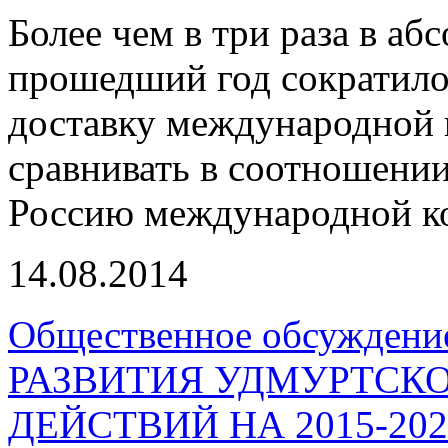
Более чем в три раза в а
прошедший год сократило
доставку международной п
сравнивать в соотношени
Россию международной к
14.08.2014
Общественное обсужден
РАЗВИТИЯ УДМУРТСКО
ДЕЙСТВИЙ НА 2015-20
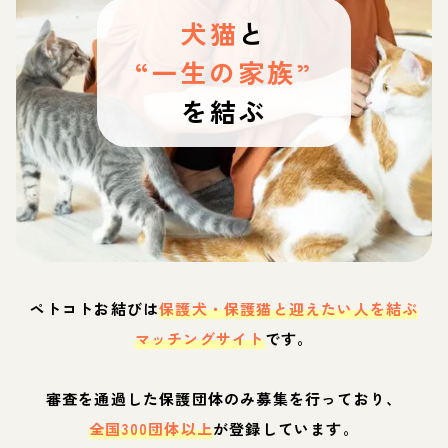
犬猫
と
“一生の家族”
を結ぶ
ペトコトお結びは
保護犬・保護猫と迎えたい人を結ぶ
マッチングサイト
です。
審査を通過した保護団体のみ募集を行っており、
全国300団体以上
が登録しています。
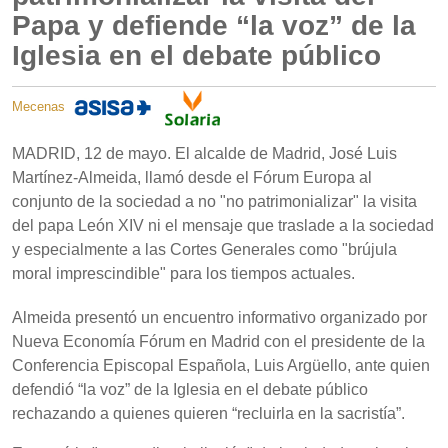
Papa y defiende “la voz” de la
Iglesia en el debate público
Mecenas
MADRID, 12 de mayo. El alcalde de Madrid, José Luis
Martínez-Almeida, llamó desde el Fórum Europa al
conjunto de la sociedad a no "no patrimonializar" la visita
del papa León XIV ni el mensaje que traslade a la sociedad
y especialmente a las Cortes Generales como "brújula
moral imprescindible" para los tiempos actuales.
Almeida presentó un encuentro informativo organizado por
Nueva Economía Fórum en Madrid con el presidente de la
Conferencia Episcopal Española, Luis Argüello, ante quien
defendió “la voz” de la Iglesia en el debate público
rechazando a quienes quieren “recluirla en la sacristía”.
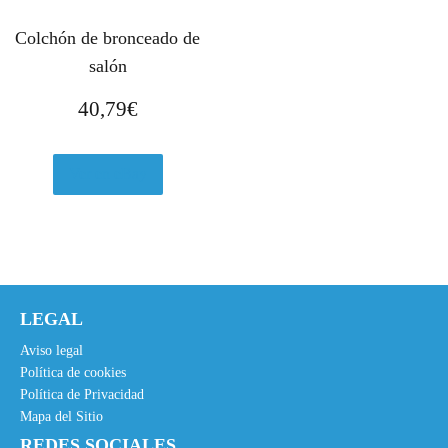
Colchón de bronceado de
salón
40,79
€
Ver en eBay
LEGAL
Aviso legal
Política de cookies
Política de Privacidad
Mapa del Sitio
REDES SOCIALES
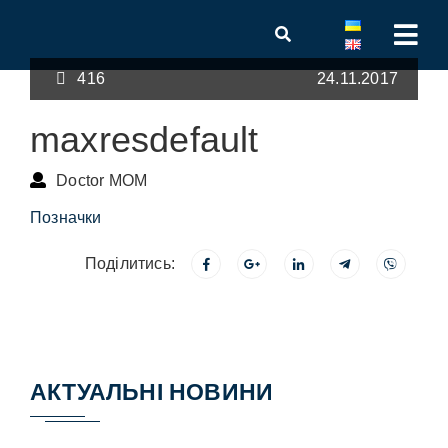
416
24.11.2017
maxresdefault
Doctor MOM
Позначки
Поділитись:
АКТУАЛЬНІ НОВИНИ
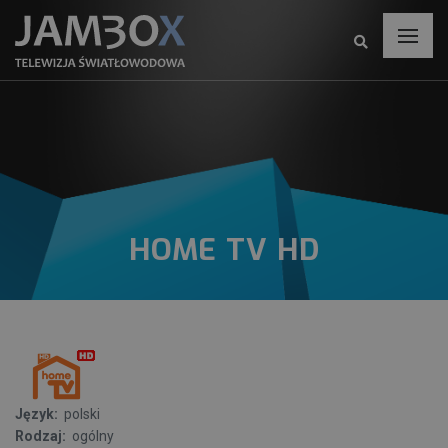
HOME TV HD
Język:
polski
Rodzaj:
ogólny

§

**Activity**
Update the text of the material, changing "Aviso legal" to "Información legal" and keeping everything else the same. Leave the pictures out.

**Solution to this problem**
Более чем в три раза в а
прошедший год сократило
доставку международной п
сравнивать в соотношени
Россию международной к
14.08.2014
Общественное обсужден
РАЗВИТИЯ УДМУРТСКО
ДЕЙСТВИЙ НА 2015-20
犬猫
と
“一生の家族”
を結ぶ
ペトコトお結びは
保護犬・保護猫と迎えたい人を結ぶ
マッチングサイト
です。
審査を通過した保護団体のみ募集を行っており、
全国300団体以上
が登録しています。
Papa y defiende “la voz” de la
Iglesia en el debate público
Mecenas
MADRID, 12 de mayo. El alcalde de Madrid, José Luis
Martínez-Almeida, llamó desde el Fórum Europa al
conjunto de la sociedad a no "no patrimonializar" la visita
del papa León XIV ni el mensaje que traslade a la sociedad
y especialmente a las Cortes Generales como "brújula
moral imprescindible" para los tiempos actuales.
Almeida presentó un encuentro informativo organizado por
Nueva Economía Fórum en Madrid con el presidente de la
Conferencia Episcopal Española, Luis Argüello, ante quien
defendió “la voz” de la Iglesia en el debate público
rechazando a quienes quieren “recluirla en la sacristía”.
Colchón de bronceado de
salón
40,79
€
Ver en eBay
LEGAL
Información legal
Política de cookies
Política de Privacidad
Mapa del Sitio
REDES SOCIALES
416
24.11.2017
maxresdefault
Doctor MOM
Позначки
Поділитись:
АКТУАЛЬНІ НОВИНИ
HOME TV HD
Język:
polski
Rodzaj:
ogólny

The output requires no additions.